Disney's "The Nutcracker and the Four Realms" is a "love letter" from a mother to her daughters encouraging them to embrace who they are and understand their inerrant worth, screenwriter Ashleigh Powell has revealed.
"I had two children over the course of making this movie, and this story is a love letter from a mother to her children," Powell told The Christian Post. "It includes a message that I hope my children carry with them, a heartfelt mantra by which they can live their lives."
That message, she said, is to "embrace who you are and recognize your incredible worth," adding, "You have everything you need to succeed in life. I think that's something every child needs to hear and remember."
The forthcoming fantasy drama, starring Keira Knightley, Mackenzie Foy, Helen Mirren and Morgan Freeman, hits theaters on Friday. The film is based on E.T.A. Hoffman's short story written in 1816 and Alexandre Dumas' retelling in the 1892 Tchaikovsky ballet "The Nutcracker."

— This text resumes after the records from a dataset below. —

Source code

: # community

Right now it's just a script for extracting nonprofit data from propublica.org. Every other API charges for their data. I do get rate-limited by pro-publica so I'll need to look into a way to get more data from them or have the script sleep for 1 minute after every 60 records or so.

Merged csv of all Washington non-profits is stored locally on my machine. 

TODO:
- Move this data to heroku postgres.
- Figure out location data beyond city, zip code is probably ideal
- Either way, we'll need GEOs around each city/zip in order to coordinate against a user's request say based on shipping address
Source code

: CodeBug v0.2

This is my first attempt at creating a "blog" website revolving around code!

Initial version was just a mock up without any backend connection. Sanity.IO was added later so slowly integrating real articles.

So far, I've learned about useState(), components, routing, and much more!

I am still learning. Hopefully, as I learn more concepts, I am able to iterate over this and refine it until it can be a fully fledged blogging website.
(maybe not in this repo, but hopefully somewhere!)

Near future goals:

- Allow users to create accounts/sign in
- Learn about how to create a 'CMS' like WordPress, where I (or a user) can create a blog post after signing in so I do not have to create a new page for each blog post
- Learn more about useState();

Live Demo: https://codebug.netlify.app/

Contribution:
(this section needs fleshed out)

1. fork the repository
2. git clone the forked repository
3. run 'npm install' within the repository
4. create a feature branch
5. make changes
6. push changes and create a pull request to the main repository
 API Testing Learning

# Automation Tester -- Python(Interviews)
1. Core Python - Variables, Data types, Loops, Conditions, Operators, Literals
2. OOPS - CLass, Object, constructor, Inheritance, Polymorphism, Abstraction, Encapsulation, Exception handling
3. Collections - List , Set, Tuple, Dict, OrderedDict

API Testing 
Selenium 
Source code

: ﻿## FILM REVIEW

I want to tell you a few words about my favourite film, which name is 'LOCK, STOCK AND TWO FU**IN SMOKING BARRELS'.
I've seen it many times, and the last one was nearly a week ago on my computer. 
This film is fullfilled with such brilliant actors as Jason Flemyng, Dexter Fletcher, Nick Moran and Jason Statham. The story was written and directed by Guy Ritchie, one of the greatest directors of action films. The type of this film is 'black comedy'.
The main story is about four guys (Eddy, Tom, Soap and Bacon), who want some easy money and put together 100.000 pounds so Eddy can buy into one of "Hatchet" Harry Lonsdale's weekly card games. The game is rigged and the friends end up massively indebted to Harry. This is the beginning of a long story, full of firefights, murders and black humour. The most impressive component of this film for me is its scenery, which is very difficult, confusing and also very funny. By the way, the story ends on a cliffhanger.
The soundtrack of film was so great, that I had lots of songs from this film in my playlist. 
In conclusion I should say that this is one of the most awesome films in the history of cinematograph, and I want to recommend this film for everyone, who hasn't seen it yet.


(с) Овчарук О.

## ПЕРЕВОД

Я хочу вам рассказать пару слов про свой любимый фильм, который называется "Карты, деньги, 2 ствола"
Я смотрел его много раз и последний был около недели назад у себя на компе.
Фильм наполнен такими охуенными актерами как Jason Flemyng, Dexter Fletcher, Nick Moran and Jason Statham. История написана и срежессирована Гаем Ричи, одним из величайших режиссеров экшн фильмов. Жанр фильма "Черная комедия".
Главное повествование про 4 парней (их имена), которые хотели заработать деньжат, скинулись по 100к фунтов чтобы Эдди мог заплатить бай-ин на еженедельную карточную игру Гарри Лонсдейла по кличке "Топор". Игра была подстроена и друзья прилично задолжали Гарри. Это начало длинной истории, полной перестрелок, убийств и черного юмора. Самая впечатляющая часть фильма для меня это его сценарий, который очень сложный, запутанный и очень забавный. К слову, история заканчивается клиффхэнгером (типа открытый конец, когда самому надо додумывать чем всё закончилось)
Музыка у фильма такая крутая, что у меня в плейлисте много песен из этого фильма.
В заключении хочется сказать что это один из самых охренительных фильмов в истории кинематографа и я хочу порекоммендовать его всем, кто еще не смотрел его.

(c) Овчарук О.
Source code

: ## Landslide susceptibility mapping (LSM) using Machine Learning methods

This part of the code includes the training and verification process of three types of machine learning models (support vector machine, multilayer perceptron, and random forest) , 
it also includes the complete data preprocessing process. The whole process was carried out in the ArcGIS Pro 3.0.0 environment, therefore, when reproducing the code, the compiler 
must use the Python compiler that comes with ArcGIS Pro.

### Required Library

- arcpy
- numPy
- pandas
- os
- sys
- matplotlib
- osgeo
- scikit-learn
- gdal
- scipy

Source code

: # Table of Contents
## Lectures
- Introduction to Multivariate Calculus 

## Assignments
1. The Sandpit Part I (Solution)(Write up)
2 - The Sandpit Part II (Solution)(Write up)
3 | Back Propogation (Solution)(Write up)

In Powell's version, 14-year-old Clara is fascinated by engineering and is trying to figure out how to unlock a Christmas gift left behind by her late mother. Clara soon finds herself in a mysterious parallel universe where she encounters a nutcracker called Philip. Together, the two embark on a dangerous search for the key to Clara's gift.
Powell told CP she sought to portray Clara as a smart, capable girl determined to overcome numerous obstacles.
"We've grown up with the very traditional stories of girls as the 'damsels in distress' or stuck in a tower waiting for a man to save them," she said. "I've always felt strongly that girls need to learn how to be empowered. It's a message I really believe in."
With vivid imagery, whimsical costumes, and enchanting music, "The Nutcracker and the Four Realms" pays homage to the beloved original. But while "beautiful, magical, and visually immersive," the ballet plays out like a "fever dream," Powell said, explaining she wanted to bring a more human element to the classic.
"It was fun to play in a world that feels nostalgic and familiar and bring news ideas to it," she said. "One of the things I wanted to do with this story was find a strong emotional line for it; I wanted to find a way to bring reality to it."
Powell said that one of the challenges she encountered while writing the script was making the "Nutcracker" villain — who in the ballet is described as a "seven-headed mouse creature" — actually scary.
"Every time I tried to picture that in my head, I couldn't visualize anything scary," she admitted. "It seemed silly to me, and it wouldn't work onscreen. I had to reimagine, 'what is a way I can take this idea and make it new and exciting? What would be a magical version of that thing?' And I came up with the idea of a bunch of mice who come together to create larger creatures in an abstract form."
Seeing her work hit the big screen for the first time was "magical," Powell said.
"To see my characters brought to life by the most talented people is mind-boggling and it's inspiring," she said. "There were little details put into the production and set work that were intricate and incredible to see. It's a very immersive experience."
"The Nutcracker and the Four Realms" drives home the idea that good ultimately overcomes evil, making it a "message for everyone" — regardless of their age.
"We all grew up with these fairytales," Powell said. "I hope this will inspire children to fall in love with a classic story."
"The Nutcracker and the Four Realms" is rated PG and hits theaters on Nov. 2.